Das Verwaltungsgericht hat den Anspruch der Klägerin auf rechtliches Gehör (§ 108 Abs. 2 VwGO) nicht verletzt. Danach ist das Gericht verpflichtet, die Ausführungen der Beteiligten zur Kenntnis zu nehmen und ernsthaft in seine Erwägungen einzubeziehen (BVerfGE 69, 233, ≪246≫). Dies ist hier geschehen. Im Tatbestand des angefochtenen Urteils wird – wie die Beschwerde selbst einräumt – ausdrücklich darauf hingewiesen, daß die Klägerin meint, der durch den Beschluß des Bundesverwaltungsgerichts vom 3. August 1999 – BVerwG 7 B 70.99 – entschiedene Fall unterscheide sich von dem vorliegenden. Dies wird in den Entscheidungsgründen auch berücksichtigt. Das Verwaltungsgericht schildert zunächst die in der Rechtsprechung des Bundesverwaltungsgerichts entwickelten Grundsätze. Anschließend wendet es diese – unter umfassender Würdigung der besonderen Umstände des vorliegenden Sachverhaltes – auf den Einzelfall an.

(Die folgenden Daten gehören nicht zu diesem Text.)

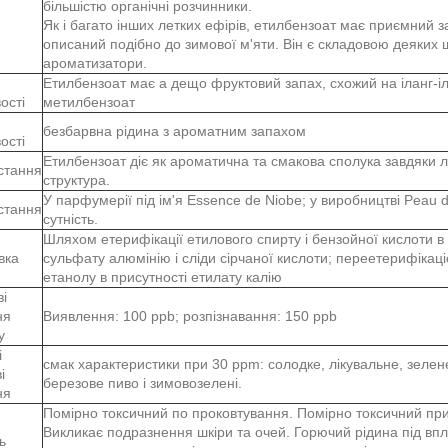
більшістю органічні розчинники.
Як і багато інших летких ефірів, етилбензоат має приємний з
описаний подібно до зимової м'яти. Він є складовою деяких 
ароматизатори.
Етилбензоат має a дещо фруктовий запах, схожий на іланг-іл
ості
метилбензоат
безбарвна рідина з ароматним запахом
ості
Етилбензоат діє як ароматична та смакова сполука завдяки ле
стання
структура.
У парфумерії під ім'я Essence de Niobe; у виробництві Peau 
стання
сутність.
Шляхом етерифікації етилового спирту і бензойної кислоти в
вка
сульфату алюмінію і сліди сірчаної кислоти; переетерифікац
етанолу в присутності етилату калію
і
ня
Виявлення: 100 ppb; розпізнавання: 150 ppb
у
і
смак характеристики при 30 ppm: солодке, лікувальне, зелене
і
березове пиво і зимовозелені.
ня
Помірно токсичний по проковтування. Помірно токсичний при 
Викликає подразнення шкіри та очей. Горючий рідина під вп
ь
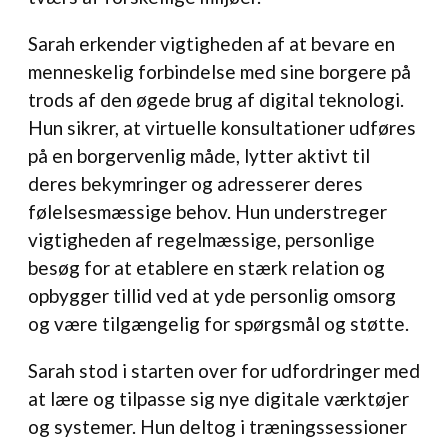
Sarah erkender vigtigheden af at bevare en
menneskelig forbindelse med sine borgere på
trods af den øgede brug af digital teknologi.
Hun sikrer, at virtuelle konsultationer udføres
på en borgervenlig måde, lytter aktivt til
deres bekymringer og adresserer deres
følelsesmæssige behov. Hun understreger
vigtigheden af regelmæssige, personlige
besøg for at etablere en stærk relation og
opbygger tillid ved at yde personlig omsorg
og være tilgængelig for spørgsmål og støtte.
Sarah stod i starten over for udfordringer med
at lære og tilpasse sig nye digitale værktøjer
og systemer. Hun deltog i træningssessioner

Das angefochtene Urteil kann schließlich nicht auf der sinngemäß geltend gemachten Verletzung des Überzeugungsgrundsatzes (§ 108 Abs. 1 Satz 1 VwGO) beruhen. Auf eine Verfügung des Verwaltungsgerichts hin erklärte die Klägerin mit Schriftsatz vom 9. März 1999 (Blatt 254 ff. der VG-Akte) sie habe „jedenfalls spätestens seit August 1947” ihren dauernden Aufenthalt in Österreich gehabt. Zum Nachweis dafür, daß sie ihren dauernden Aufenthalt vor dem 1. Mai 1952 ins Ausland verlegt habe, überreiche sie eine Meldebestätigung der Gemeinde Altmünster (Österreich) vom 9. Dezember 1946. In der Bestätigung heißt es, die Klägerin sei am 2. April 1943 zugezogen und seit diesem Tag gemeldet. Entgegen der Auffassung der Klägerin steht allein mit Vorlage dieser Bestätigung nicht fest, daß sie Ende 1945/Anfang 1946 keinen Wohnsitz in Deutschland hatte. Allerdings stimmt die Aussage des Verwaltungsgerichts, die Klägerin habe nach ihrem eigenen Bekunden im Schriftsatz vom 9. März 1999 erst ab August 1947 ihren dauernden Aufenthalt in Österreich genommen (UA S. 10), nicht vollständig mit dem geschilderten Inhalt des Schriftsatzes überein. Ob darin ein Verfahrensmangel liegt, kann jedoch dahinstehen. Jedenfalls beruht das verwaltungsgerichtliche Urteil nicht auf dieser Ungenauigkeit. Das Verwaltungsgericht legt in seinem Urteil umfassend dar, warum die Klägerin nach den damaligen Erkenntnissen nicht zweifelsfrei ausschließlich eine ausländische Staatsangehörigkeit besaß (vgl. UA S. 9 – 13). Der Zeitpunkt der Wohnsitzverlagerung ins Ausland war dabei lediglich eine zu den anderen vom Verwaltungsgericht genannten und dessen Entscheidung selbständig tragenden Gründen hinzukommender Grund, der nicht entscheidungserheblich war.
Die Kostenentscheidung beruht auf § 154 Abs. 2 VwGO, die Streitwertfestsetzung auf den §§ 13, 14 GKG.